2007-04-22

Let's rank presidential candidates

No, this is not a way too early post on the 2012 race.

With the government program including an electronic voting pilot project to be implemented in the 2008 municipal elections, it's time to consider going to ballots that allow the voter to rank the candidates in presidential elections. Such voting methods are more time-consuming to count by hand, but if we move to electronic voting, that ceases to be an important issue. A hand count can still be done to verify the result - just make a paper trail a required feature in the voting machines - but the preliminary machine-counted results would be available immediately. There are two big advantages to this: Firstly, we'd need only one round of voting since people can express their full range of preferences in one ballot. Secondly, it would eliminate the need for tactical voting, which is a common feature in two-round elections. Why organize two votes when you can get to an accurate result in one?

The French presidential election, which uses the same two-round method as the Finnish one, illustrates the incentives for tactical voting that often arise in that system. A voter who prefers the environmentalist candidate Voynet but above all is opposed to conservative candidate Sarkozy should vote for centrist candidate Bayrou, because according to polls Bayrou has the best chance of beating Sarkozy in the second round. On the other hand, a supporter of communist candidate Besancenot should consider voting for the socialist Royal to ensure that there'll be a left-wing candidate in the second round. The common thread is that neither can vote for the candidate they feel is the best. If France used an election method based on ranking the options, they could.

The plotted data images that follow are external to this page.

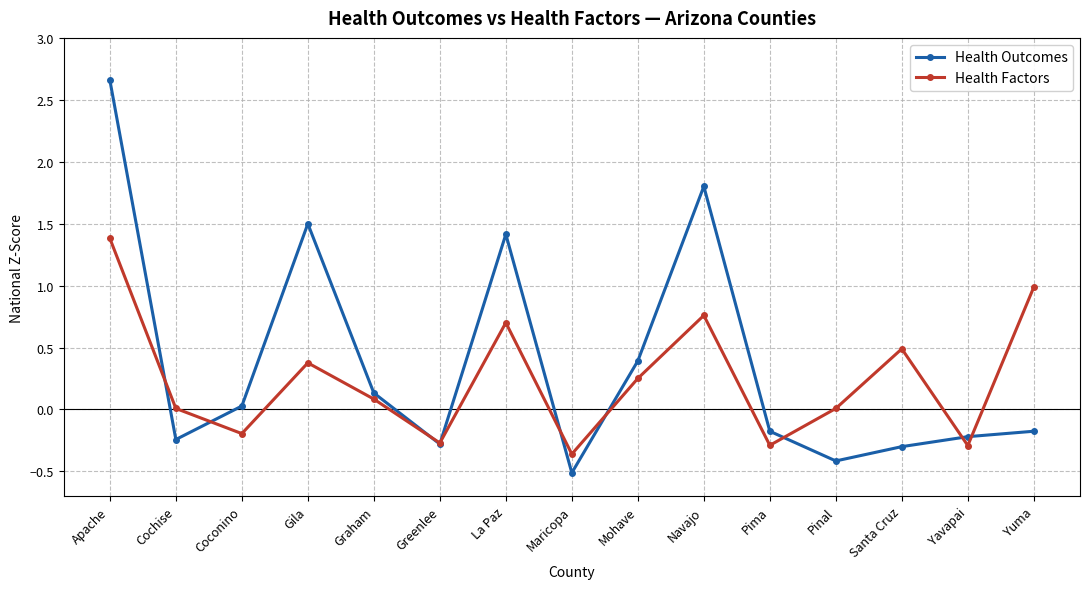

What is the difference between the second highest and second lowest values in the Health Factors series?

1.3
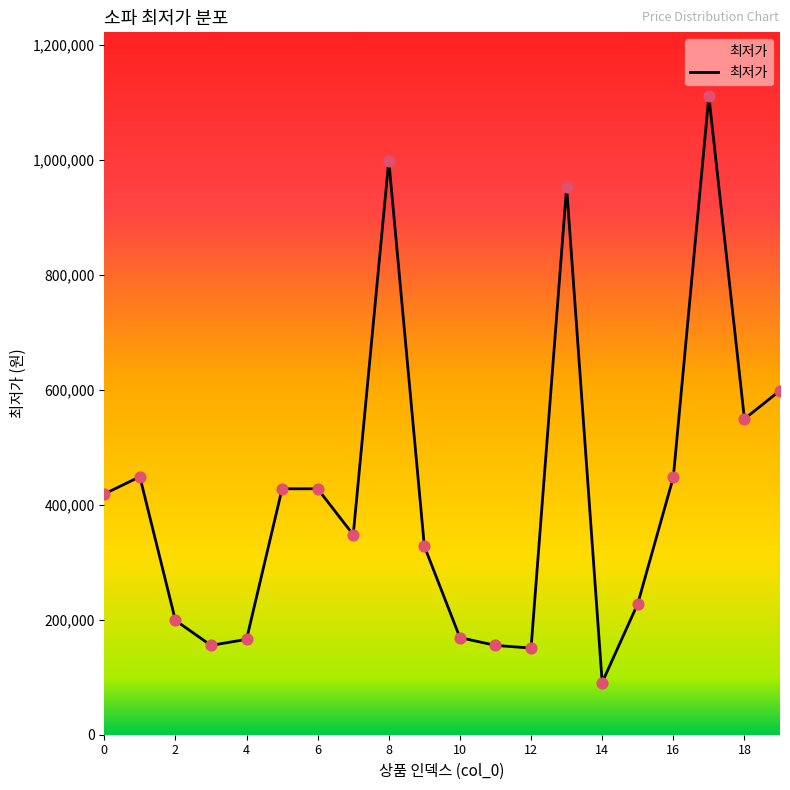

What is the difference between the maximum and minimum values?

1020360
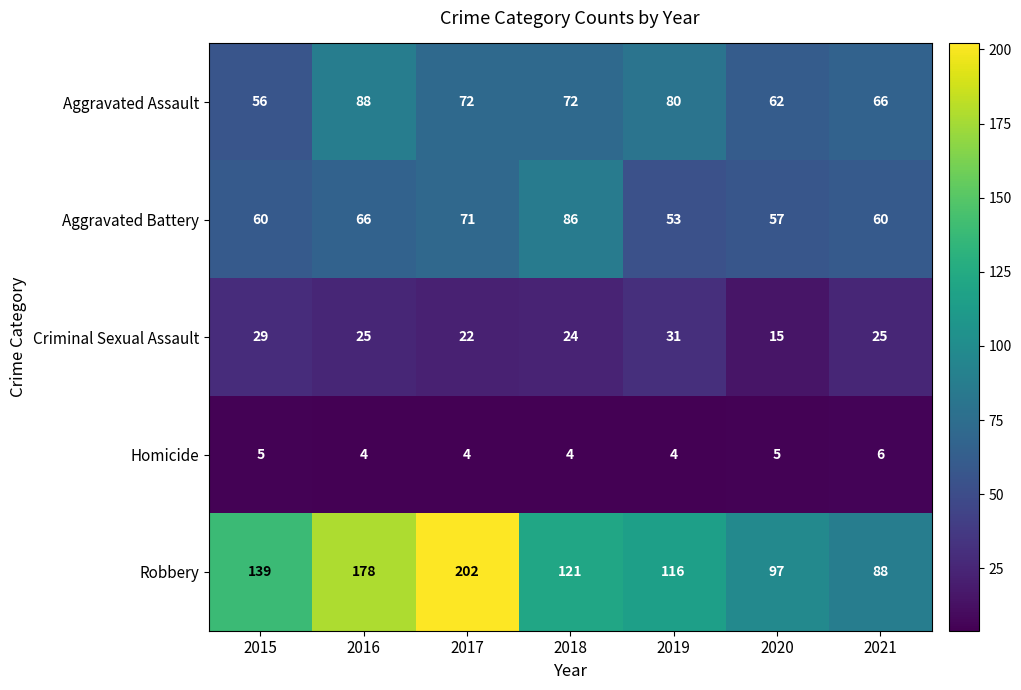

Read the Criminal Sexual Assault value at 2015, to the nearest 10.

30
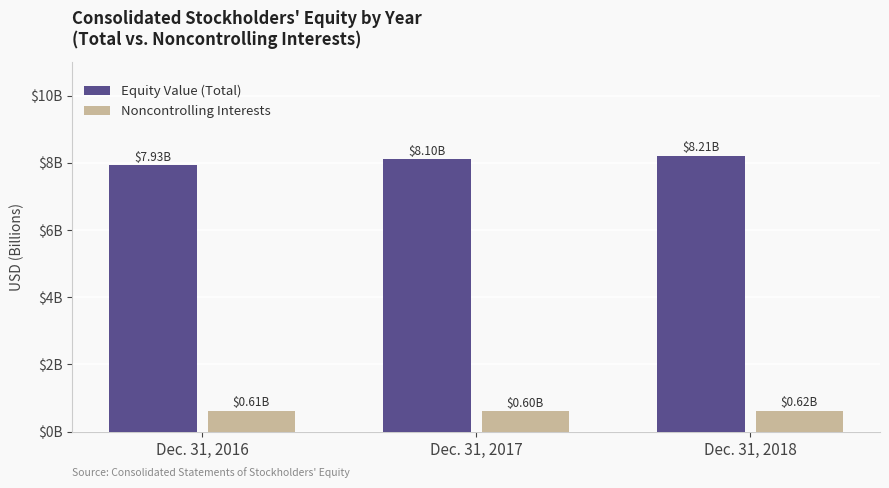

Which series has the largest total across all categories?

Equity Value (Total)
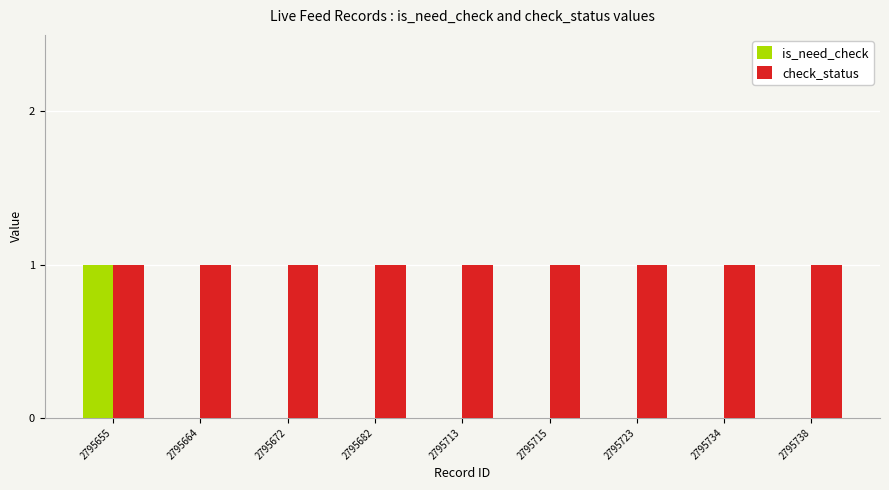

True or false: check_status has a value of 1 at 2795715.

True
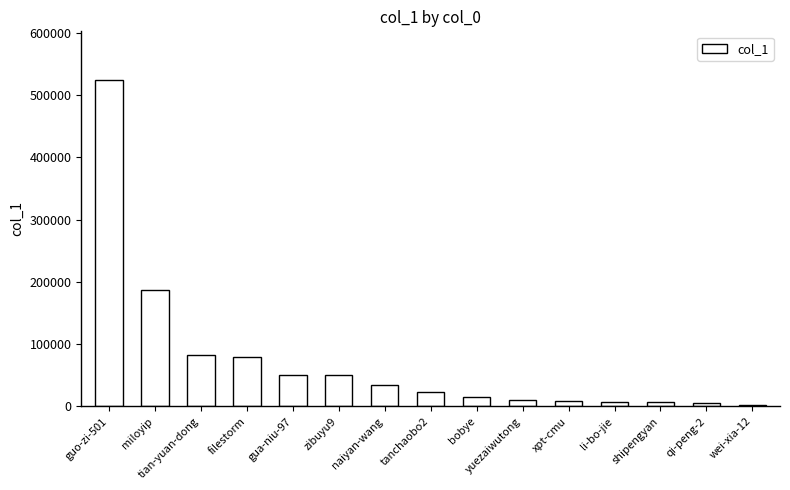

What is the ratio of the value at bobye to the value at tian-yuan-dong?

0.2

If you want to get fancy about it, you could use some Condorcet method. If you want to keep it simple, go for the tested Single Transferable Vote.

1 comment:

Anonymous said...

I prefer the "Approval voting" methodology....

http://en.wikipedia.org/wiki/Approval_voting

Voters simply vote for multiple candidates that they approve of. No complicated ranking order - I'd would be worried that people would say, "Well I hate the Left Alliance the most, but since they have little chance of winning, I won't put them last, I'll put SDP last since they're the most likely to win."